L'Office fédéral des étrangers a établi des directives concernant l'application de l'OLE, auxquelles le Tribunal administratif s'est déjà référé (PE 01/0123 du 28 août 2001, notamment). Elles prévoient des critères spéciaux pour le traitement des exceptions au sens de l'art. 8 al. 3 OLE dans diverses branches et disposent à leur chiffre A6 ce qui suit :
"Hôtellerie, restauration
Dans l'hôtellerie et la restauration, des autorisations de durée limitée ou des autorisations à l'année peuvent être octroyées à du personnel spécialisé lorsqu'il travaille dans un établissement ou un secteur d'établissement qui offre exclusivement des spécialités du pays d'origine dudit personnel (restaurants chinois, indiens, etc.). Les "Fast Food" - ou les "Take Away" ne peuvent être pris en considération. Les personnes en question doivent posséder une formation de base (apprentissage de trois ans sanctionné par un diplôme ou une formation reconnue équivalente) ainsi que plusieurs années d'expérience professionnelle. Une formation élémentaire (acquise sur le tas) ne suffit pas. Au demeurant, les conditions des articles 7 à 9 doivent être remplies : le salaire doit correspondre à celui d'un cuisinier spécialisé. Les demandes d'autorisations pour des "semaines de cuisine étrangère" peuvent être examinées au titre de l'article 13 lettre d.".
En l'espèce, le recourant ne conteste pas que son établissement n'offre pas exclusivement de la cuisine turque. Il n'a pas démontré que la formation de son neveu répondait aux exigences mentionnées par les directives, se bornant à indiquer qu'il travaillait en Turquie dans un établissement public. L'âge de l'intéressé exclut en fait une expérience professionnnelle de longue durée. Enfin, il ne résulte pas du dossier que des motifs particuliers justifieraient un exemple au sens de l'art. 8 OLE. Le recourant n'a d'ailleurs ni allégué ni établi l'existence d'une telle circonstances.
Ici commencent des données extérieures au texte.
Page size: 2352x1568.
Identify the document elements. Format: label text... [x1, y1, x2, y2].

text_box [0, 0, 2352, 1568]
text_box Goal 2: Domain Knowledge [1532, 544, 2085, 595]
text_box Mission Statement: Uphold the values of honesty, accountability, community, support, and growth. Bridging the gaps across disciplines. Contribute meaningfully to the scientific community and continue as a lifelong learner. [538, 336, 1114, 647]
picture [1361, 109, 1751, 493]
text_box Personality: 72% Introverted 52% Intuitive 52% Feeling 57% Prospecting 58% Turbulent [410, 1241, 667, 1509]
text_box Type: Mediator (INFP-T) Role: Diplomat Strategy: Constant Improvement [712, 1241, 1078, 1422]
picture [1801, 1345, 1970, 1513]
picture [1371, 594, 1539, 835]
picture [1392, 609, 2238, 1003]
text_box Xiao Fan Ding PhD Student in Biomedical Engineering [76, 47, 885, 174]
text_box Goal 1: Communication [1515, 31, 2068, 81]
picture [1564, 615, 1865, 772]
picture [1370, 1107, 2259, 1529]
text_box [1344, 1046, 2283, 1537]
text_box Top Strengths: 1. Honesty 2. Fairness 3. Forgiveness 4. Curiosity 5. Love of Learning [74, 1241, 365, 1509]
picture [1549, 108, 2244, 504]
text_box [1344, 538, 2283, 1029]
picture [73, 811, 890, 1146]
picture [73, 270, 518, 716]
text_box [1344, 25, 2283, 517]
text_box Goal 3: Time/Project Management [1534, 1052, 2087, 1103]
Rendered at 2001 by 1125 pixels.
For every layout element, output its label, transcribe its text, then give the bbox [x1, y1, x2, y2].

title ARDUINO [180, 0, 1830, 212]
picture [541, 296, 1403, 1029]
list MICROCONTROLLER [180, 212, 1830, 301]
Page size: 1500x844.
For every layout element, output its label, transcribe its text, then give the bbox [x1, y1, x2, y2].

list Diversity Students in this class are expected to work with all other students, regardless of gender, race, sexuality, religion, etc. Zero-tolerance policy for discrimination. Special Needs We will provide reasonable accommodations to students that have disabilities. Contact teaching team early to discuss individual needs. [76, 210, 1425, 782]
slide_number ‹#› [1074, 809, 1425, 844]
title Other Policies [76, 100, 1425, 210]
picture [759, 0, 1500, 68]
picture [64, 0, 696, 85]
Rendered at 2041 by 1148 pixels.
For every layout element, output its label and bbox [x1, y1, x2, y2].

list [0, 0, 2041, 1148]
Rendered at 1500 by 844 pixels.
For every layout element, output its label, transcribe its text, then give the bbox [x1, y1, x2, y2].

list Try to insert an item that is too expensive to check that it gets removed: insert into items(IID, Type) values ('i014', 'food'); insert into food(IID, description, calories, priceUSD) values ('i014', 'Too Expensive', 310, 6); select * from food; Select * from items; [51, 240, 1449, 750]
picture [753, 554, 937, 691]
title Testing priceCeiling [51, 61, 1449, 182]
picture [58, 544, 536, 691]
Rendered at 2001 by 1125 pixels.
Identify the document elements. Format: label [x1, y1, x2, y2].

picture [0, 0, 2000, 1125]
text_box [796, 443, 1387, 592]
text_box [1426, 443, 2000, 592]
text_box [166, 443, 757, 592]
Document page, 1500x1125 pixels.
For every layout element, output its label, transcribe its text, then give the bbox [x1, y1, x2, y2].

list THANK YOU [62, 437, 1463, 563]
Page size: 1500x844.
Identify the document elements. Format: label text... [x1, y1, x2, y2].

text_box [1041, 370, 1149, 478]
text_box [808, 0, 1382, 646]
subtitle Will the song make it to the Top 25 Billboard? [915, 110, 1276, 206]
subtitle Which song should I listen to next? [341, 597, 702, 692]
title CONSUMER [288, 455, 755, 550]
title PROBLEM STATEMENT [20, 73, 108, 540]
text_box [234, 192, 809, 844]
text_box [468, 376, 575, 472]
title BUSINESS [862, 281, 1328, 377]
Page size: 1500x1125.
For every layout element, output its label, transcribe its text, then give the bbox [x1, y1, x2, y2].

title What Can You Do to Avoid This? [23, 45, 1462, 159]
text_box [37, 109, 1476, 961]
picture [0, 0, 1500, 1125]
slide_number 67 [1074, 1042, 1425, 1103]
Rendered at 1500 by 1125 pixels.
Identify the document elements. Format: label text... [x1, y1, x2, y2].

3. Les considérants qui précèdent conduisent au rejet du recours aux frais du recourant qui succombe (art. 55 al. 1 LJPA).
Par ces motifs le Tribunal administratif arrête:
I. Le recours est rejeté.
II. La décision de l'OCMP du 25 octobre 2001 est confirmée.
III. L'émolument et les frais d'instruction, par 500 fr. (cinq cents francs) sont mis à la charge du recourant, cette somme étant compensée avec son dépôt de garantie).
Lausanne, le 4 mars 2002
Le président: La greffière:
Le présent arrêt est notifié :
- au recourant, personnellement, sous pli recommandé;
- au SPOP;
- à l'OCMP.
Annexe pour l'OCMP : son dossier en retour.